Omar Khadr’s defence lawyer Lt.-Col. Jon Jackson is Omar Khadr's only lawyer and the trial cannot...

Omar Khadr’s defence lawyer Lt.-Col. Jon Jackson is Omar Khadr's only lawyer and the trial cannot resume until he is medically cleared. (BRYN WEESE, QMI Agency)

BRYN WEESE, Parliamentary Bureau

, Last Updated: 7:50 PM ET

GUANTANAMO BAY U.S. NAVAL BASE, Cuba — Omar Khadr's historic war crimes trial has been delayed by at least 30 days while his lawyer recovers in hospital.

Lt.-Col. Jon Jackson, who collapsed in court here on the first day of the trial Thursday, was scheduled to be airlifted off the island to a mainland hospital for medical treatment this weekend.

It's believed his illness is related to gallbladder surgery Jackson underwent six weeks ago.

Thursday night, he was receiving Morphine for abdominal pain.

According to Bryan Broyles, deputy chief defense counsel for the United States' Office of Military Commissions, the trial will go ahead as planned next month.

"Nothing has changed with the Omar Khadr case except for the timetable. Lt.-Col. Jackson remains his (Khadr's) only attorney," Broyles said. “He (Jackson) is not going to be permitted to do very much over the next 30 days ... (but) the Khadr case is in his hands.
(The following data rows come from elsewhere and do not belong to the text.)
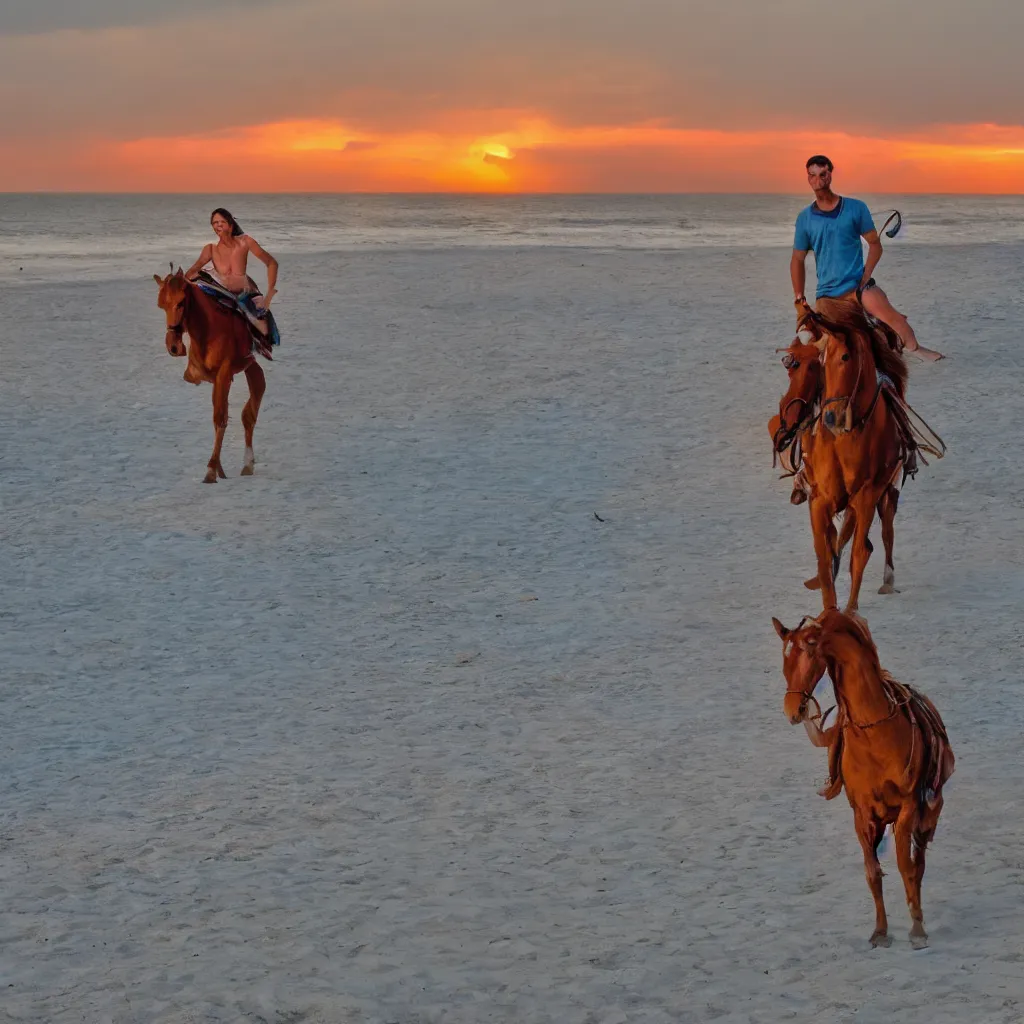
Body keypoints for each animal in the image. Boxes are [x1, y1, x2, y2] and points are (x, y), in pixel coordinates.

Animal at [152, 268, 268, 483]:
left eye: (181, 303)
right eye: (161, 305)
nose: (173, 347)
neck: (207, 331)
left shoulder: (224, 374)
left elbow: (220, 418)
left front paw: (211, 470)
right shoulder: (210, 377)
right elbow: (219, 414)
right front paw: (219, 469)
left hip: (249, 364)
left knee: (254, 399)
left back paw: (248, 463)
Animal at [770, 606, 954, 950]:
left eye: (810, 650)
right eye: (784, 659)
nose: (792, 710)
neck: (874, 732)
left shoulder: (909, 807)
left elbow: (906, 866)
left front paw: (917, 929)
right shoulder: (862, 813)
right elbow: (872, 871)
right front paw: (880, 931)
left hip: (927, 814)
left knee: (919, 862)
"In 30 days … we'll be back here picking up right where we left off."

In court Thursday, Jackson began coughing while cross-examining the government's second witness and reached for some water. He then asked the military judge for a brief five minute recess.

But seconds later, the towering Jackson — a former high school basketball player who stands around 6-foot-4 — fell to his knee before hitting the floor.

Emergency crews descended on the makeshift courthouse with sirens blazing around 4 p.m. and took Jackson to the naval hospital.

He was conscious in the courtroom shortly after collapsing but was taken to the ambulance on a stretcher.

Khadr, 23, is accused of killing a U.S. soldier in a July 2002 firefight in Afghanistan, as well as attempted murder, conspiracy, spying, and supporting terrorism.